Williams was the 41st player off the board across the ten DLF April Rookie ADP mocks, ranging from the 30th selection to undrafted in three drafts. This makes him the 17th wide receiver off the board in rookie drafts, on average. DLF’s rookie rankings value Williams similarly, ranking him as the rookie WR16 and the fortieth best player in the 2019 class.
Startup ADP places Williams as the 226th overall player. He was only drafted in four of six startup mocks, and is typically available in the late rounds.
Preston Williams is a player I was much, much higher on before the pre-draft process began. I entered this off-season expecting to leave every rookie draft with Williams on my team, and considered him a top-five receiver in this class on talent alone. However, his tape leaves much to be desired in terms of consistency, and that is a hard thing to overlook.
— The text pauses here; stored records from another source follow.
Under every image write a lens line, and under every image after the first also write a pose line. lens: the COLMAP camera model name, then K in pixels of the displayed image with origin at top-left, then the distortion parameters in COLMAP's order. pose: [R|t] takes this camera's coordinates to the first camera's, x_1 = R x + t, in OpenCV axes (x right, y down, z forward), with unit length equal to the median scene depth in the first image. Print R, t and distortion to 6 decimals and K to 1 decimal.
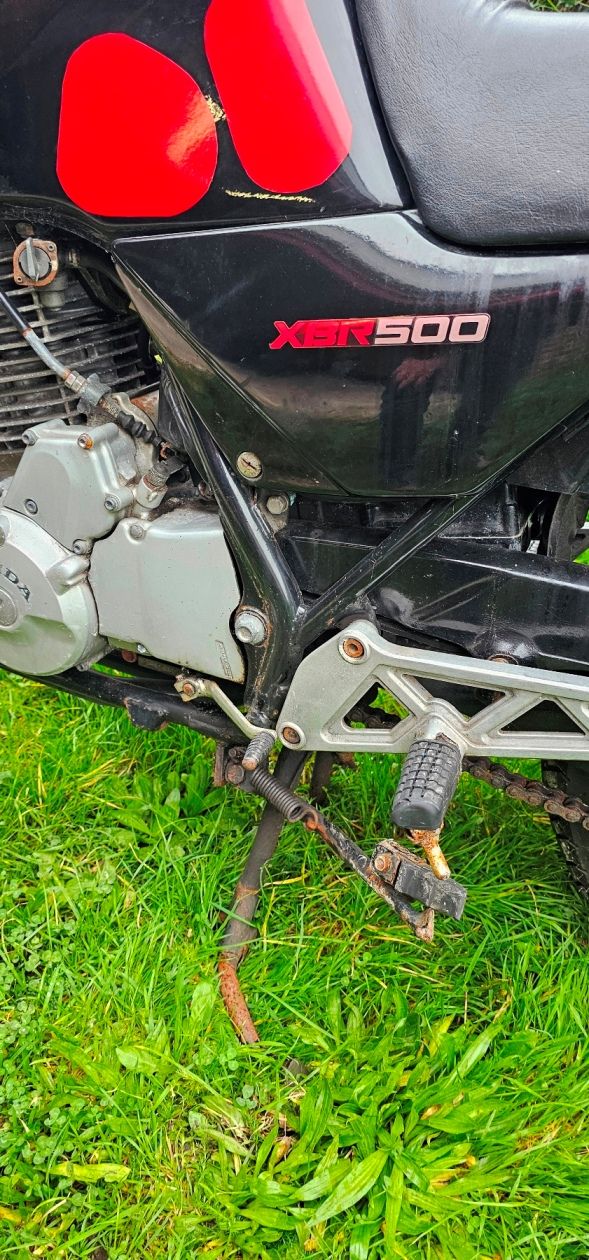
lens RADIAL K [[862.7, 0, 291.7], [0, 862.7, 629.9], [0, 0, 1]] dist [0.063179, -0.072072]
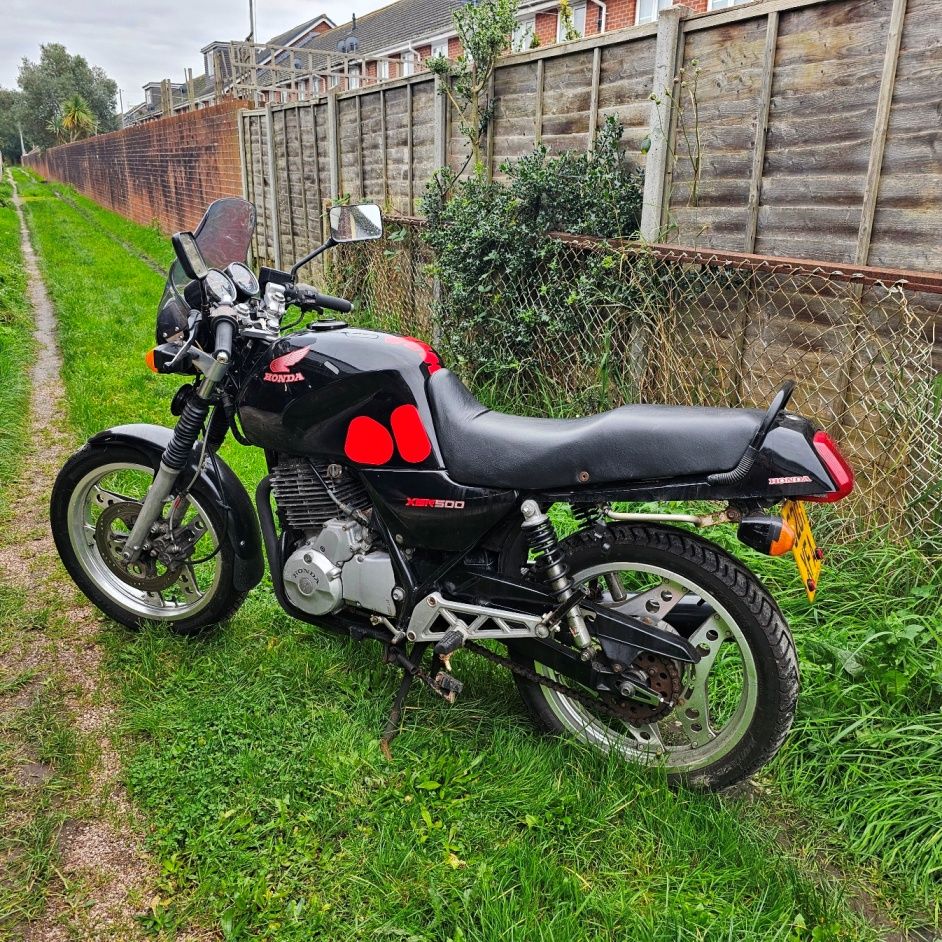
lens RADIAL K [[853.8, 0, 476.0], [0, 853.8, 470.2], [0, 0, 1]] dist [0.049360, -0.040960]
pose [[0.999093, 0.031020, -0.029154, 0.271097], [-0.036709, 0.974572, -0.221048, 0.207557], [0.021556, 0.221918, 0.974827, -1.783021]]
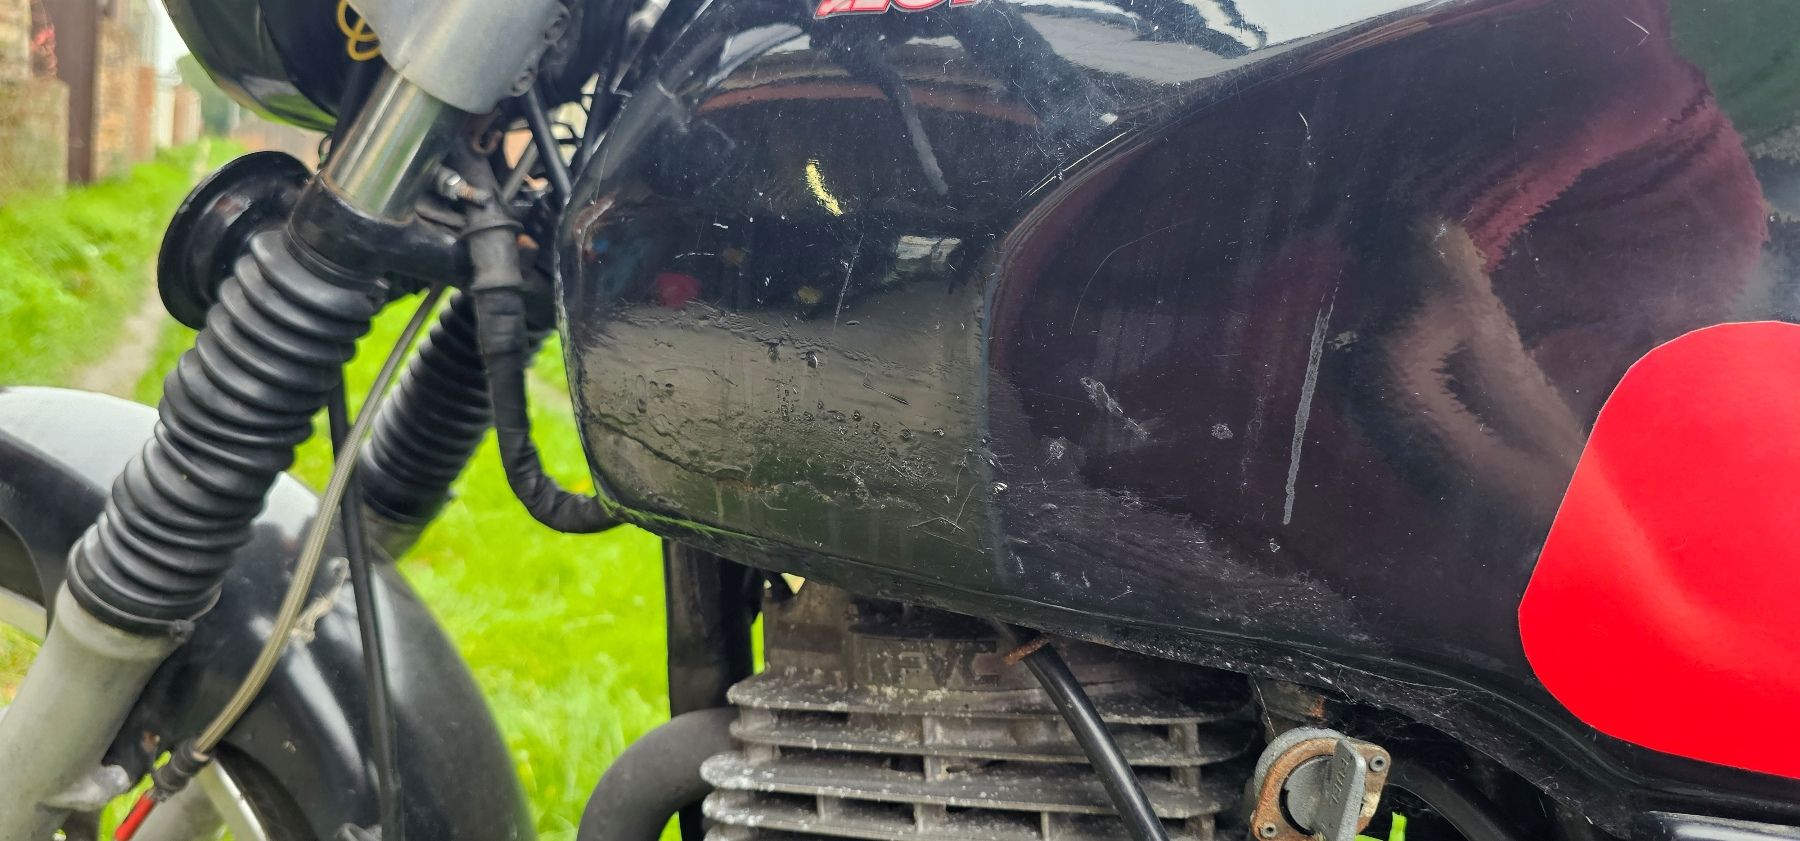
lens RADIAL K [[1232.4, 0, 892.5], [0, 1232.4, 428.9], [0, 0, 1]] dist [0.063179, -0.072072]
pose [[0.991868, 0.127205, 0.003988, -0.455913], [-0.115580, 0.913453, -0.390187, -0.310954], [-0.053277, 0.386553, 0.920727, 0.434139]]
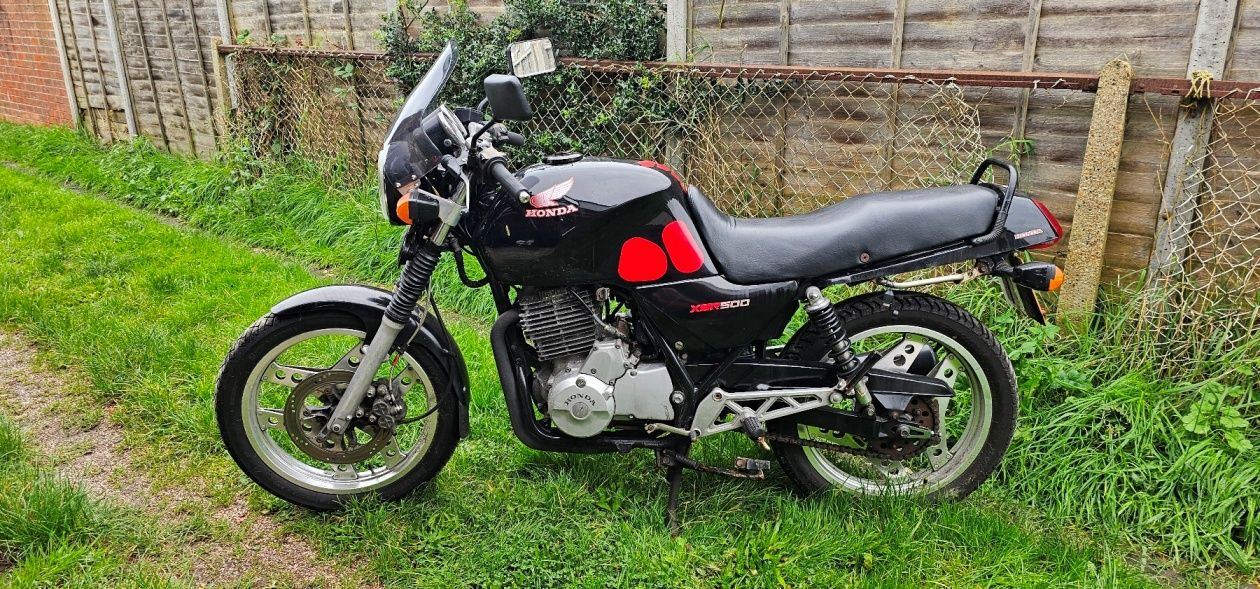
lens RADIAL K [[862.7, 0, 618.2], [0, 862.7, 284.5], [0, 0, 1]] dist [0.063179, -0.072072]
pose [[0.932647, -0.124955, 0.338462, -1.213639], [0.201553, 0.958523, -0.201518, 0.182272], [-0.299243, 0.256163, 0.919149, -1.805098]]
It is also hard to be considered a size-speed weapon when the speed is lacking.
Williams is a very risky selection in both rookie and startup drafts. While I consider him a talented player, his off-field concerns, small sample size of production, and poor testing results will likely render him a late-round NFL draft pick at best. Because of this, I do not view him as much more than a boom-or-bust flier at the end of rookie drafts.